You may have heard that saying, “Ouch!” every time your puppy puts his mouth on you will teach him to stop doing it. We’ve found that this rarely works, unless you have a very sensitive puppy and are an extremely good actor who can convince him that you are truly injured with an academy award-winning performance EVERY time his teeth touch your skin or clothing. More typically, this technique will instead teach your pup that you are an easily excitable person and therefore a lot of fun to grab, his own personal giant squeaky toy.

PLEASE STOP DOING THAT:

If your puppy puts his mouth on you when you’re trying to restrain him, groom him or engage in another activity he may not be 100% comfortable with, he’s probably trying to politely let you know that he wants you to stop. It’s important that you listen to this communication, because if you don’t he may escalate to a louder (i.e., aggressive) way of letting you know he’s not happy about what you’re doing.

Instead of trying to force your dog into complying, it’s MUCH better idea to slowly help him learn to accept the activity he’s upset about using systematic, positive training techniques. Forcing your dog can often backfire, undermining his trust in you and causing worse behavior problems down the road.

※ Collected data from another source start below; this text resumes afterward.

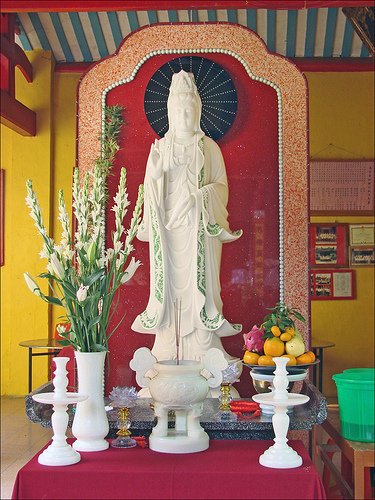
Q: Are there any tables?
A: Yes, there is a table.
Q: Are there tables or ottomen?
A: Yes, there is a table.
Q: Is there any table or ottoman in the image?
A: Yes, there is a table.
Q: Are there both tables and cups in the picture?
A: No, there is a table but no cups.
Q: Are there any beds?
A: No, there are no beds.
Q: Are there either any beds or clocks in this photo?
A: No, there are no beds or clocks.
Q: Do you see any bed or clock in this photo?
A: No, there are no beds or clocks.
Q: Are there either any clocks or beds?
A: No, there are no beds or clocks.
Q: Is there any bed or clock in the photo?
A: No, there are no beds or clocks.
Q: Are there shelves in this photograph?
A: No, there are no shelves.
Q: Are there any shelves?
A: No, there are no shelves.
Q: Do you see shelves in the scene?
A: No, there are no shelves.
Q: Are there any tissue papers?
A: No, there are no tissue papers.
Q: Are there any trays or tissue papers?
A: No, there are no tissue papers or trays.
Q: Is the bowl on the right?
A: Yes, the bowl is on the right of the image.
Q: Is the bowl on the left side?
A: No, the bowl is on the right of the image.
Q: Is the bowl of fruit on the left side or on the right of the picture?
A: The bowl is on the right of the image.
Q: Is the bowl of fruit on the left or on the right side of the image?
A: The bowl is on the right of the image.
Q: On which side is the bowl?
A: The bowl is on the right of the image.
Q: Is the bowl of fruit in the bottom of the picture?
A: Yes, the bowl is in the bottom of the image.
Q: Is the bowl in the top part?
A: No, the bowl is in the bottom of the image.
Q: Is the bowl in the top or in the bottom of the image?
A: The bowl is in the bottom of the image.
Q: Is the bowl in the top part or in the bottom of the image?
A: The bowl is in the bottom of the image.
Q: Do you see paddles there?
A: No, there are no paddles.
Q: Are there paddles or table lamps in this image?
A: No, there are no paddles or table lamps.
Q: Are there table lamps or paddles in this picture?
A: No, there are no paddles or table lamps.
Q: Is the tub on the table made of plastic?
A: Yes, the bath tub is made of plastic.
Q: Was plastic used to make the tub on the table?
A: Yes, the bath tub is made of plastic.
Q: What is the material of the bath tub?
A: The bath tub is made of plastic.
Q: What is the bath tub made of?
A: The bath tub is made of plastic.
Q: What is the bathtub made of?
A: The bath tub is made of plastic.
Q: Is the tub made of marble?
A: No, the tub is made of plastic.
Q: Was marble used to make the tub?
A: No, the tub is made of plastic.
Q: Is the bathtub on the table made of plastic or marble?
A: The bath tub is made of plastic.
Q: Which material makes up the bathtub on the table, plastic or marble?
A: The bath tub is made of plastic.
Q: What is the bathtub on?
A: The bathtub is on the table.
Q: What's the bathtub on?
A: The bathtub is on the table.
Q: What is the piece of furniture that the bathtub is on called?
A: The piece of furniture is a table.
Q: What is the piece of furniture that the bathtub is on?
A: The piece of furniture is a table.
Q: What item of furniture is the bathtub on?
A: The bathtub is on the table.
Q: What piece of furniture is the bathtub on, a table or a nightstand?
A: The bathtub is on a table.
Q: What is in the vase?
A: The flowers are in the vase.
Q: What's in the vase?
A: The flowers are in the vase.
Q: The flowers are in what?
A: The flowers are in the vase.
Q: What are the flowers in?
A: The flowers are in the vase.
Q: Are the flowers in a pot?
A: No, the flowers are in the vase.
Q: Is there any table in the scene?
A: Yes, there is a table.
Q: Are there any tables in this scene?
A: Yes, there is a table.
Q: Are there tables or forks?
A: Yes, there is a table.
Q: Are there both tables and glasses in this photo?
A: No, there is a table but no glasses.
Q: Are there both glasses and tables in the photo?
A: No, there is a table but no glasses.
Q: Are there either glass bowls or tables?
A: Yes, there is a glass table.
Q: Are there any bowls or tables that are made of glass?
A: Yes, the table is made of glass.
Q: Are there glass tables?
A: Yes, there is a table that is made of glass.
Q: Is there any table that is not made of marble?
A: Yes, there is a table that is made of glass.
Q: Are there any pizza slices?
A: No, there are no pizza slices.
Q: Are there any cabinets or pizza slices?
A: No, there are no pizza slices or cabinets.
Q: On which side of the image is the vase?
A: The vase is on the left of the image.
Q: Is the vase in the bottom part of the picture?
A: Yes, the vase is in the bottom of the image.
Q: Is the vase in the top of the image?
A: No, the vase is in the bottom of the image.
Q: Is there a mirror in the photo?
A: No, there are no mirrors.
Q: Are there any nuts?
A: No, there are no nuts.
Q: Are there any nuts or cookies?
A: No, there are no nuts or cookies.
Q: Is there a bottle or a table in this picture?
A: Yes, there is a table.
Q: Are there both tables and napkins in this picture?
A: No, there is a table but no napkins.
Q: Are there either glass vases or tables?
A: Yes, there is a glass table.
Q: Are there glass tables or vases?
A: Yes, there is a glass table.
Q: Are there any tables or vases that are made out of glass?
A: Yes, the table is made of glass.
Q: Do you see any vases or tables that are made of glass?
A: Yes, the table is made of glass.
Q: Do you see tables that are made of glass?
A: Yes, there is a table that is made of glass.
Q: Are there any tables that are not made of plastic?
A: Yes, there is a table that is made of glass.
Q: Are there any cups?
A: No, there are no cups.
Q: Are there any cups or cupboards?
A: No, there are no cups or cupboards.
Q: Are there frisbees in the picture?
A: Yes, there is a frisbee.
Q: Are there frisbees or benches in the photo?
A: Yes, there is a frisbee.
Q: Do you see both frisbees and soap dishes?
A: No, there is a frisbee but no soap dishes.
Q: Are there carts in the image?
A: No, there are no carts.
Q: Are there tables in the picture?
A: Yes, there is a table.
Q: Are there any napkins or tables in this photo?
A: Yes, there is a table.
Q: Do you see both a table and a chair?
A: No, there is a table but no chairs.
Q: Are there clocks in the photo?
A: No, there are no clocks.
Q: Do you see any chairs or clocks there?
A: No, there are no clocks or chairs.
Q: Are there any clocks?
A: No, there are no clocks.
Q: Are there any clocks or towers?
A: No, there are no clocks or towers.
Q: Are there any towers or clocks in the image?
A: No, there are no clocks or towers.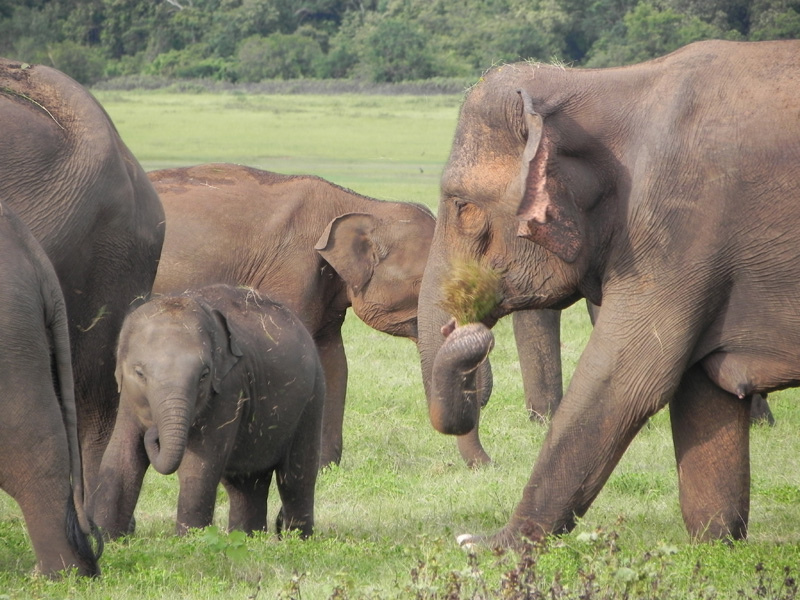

Once you’ve identified the activity your dog finds offensive, break it into the tiniest steps you can imagine and do very short practice sessions every day, pairing it with things he LOVES. For instance, if your pup is mouthing you when you try to brush him, get a super-soft brush and start by just picking it up and giving him a treat or two, several times a day. Gradually bring it closer to him as you give him treats, and work up to doing “fake” grooming sessions, gently brushing with one hand while you feed him the scrumptious treats continuously from your other hand. Don’t try to do a thorough job – only continue for 1 – 2 minutes (or until you run out of treats). Your goal should be to get him to like being brushed. We recommend doing these training sessions right before another event your dog enjoys (such as getting his dinner or going on a walk), to help him feel even better about the activity because it predicts Really Good Stuff.

When professional trainers work on this kind of training, we frequently do something we call “consent checks” during our sessions. We toss a treat away from the area where we’re working and see if the dog comes back for more training after he’s eaten it. If he does, we know he’s ready to work a little more. If he doesn’t, we don’t worry about it – we respect how he’s feeling and stop the session. When a dog feels he’s in control of a situation it can speed up his acceptance of it enormously. Click here to read an article about fearful dogs that discusses how giving them the power of choice helps build resilience to stress, including links to great resources which will help you “read” your dog’s body language.

As your pup becomes more comfortable with your short approximations of the activity he’s previously been uncomfortable with, you can slowly begin to add more time and intensity. Once he’s okay with the full procedure, you can begin to gradually decrease the food rewards, always being mindful of your dog’s right to opt out at any time.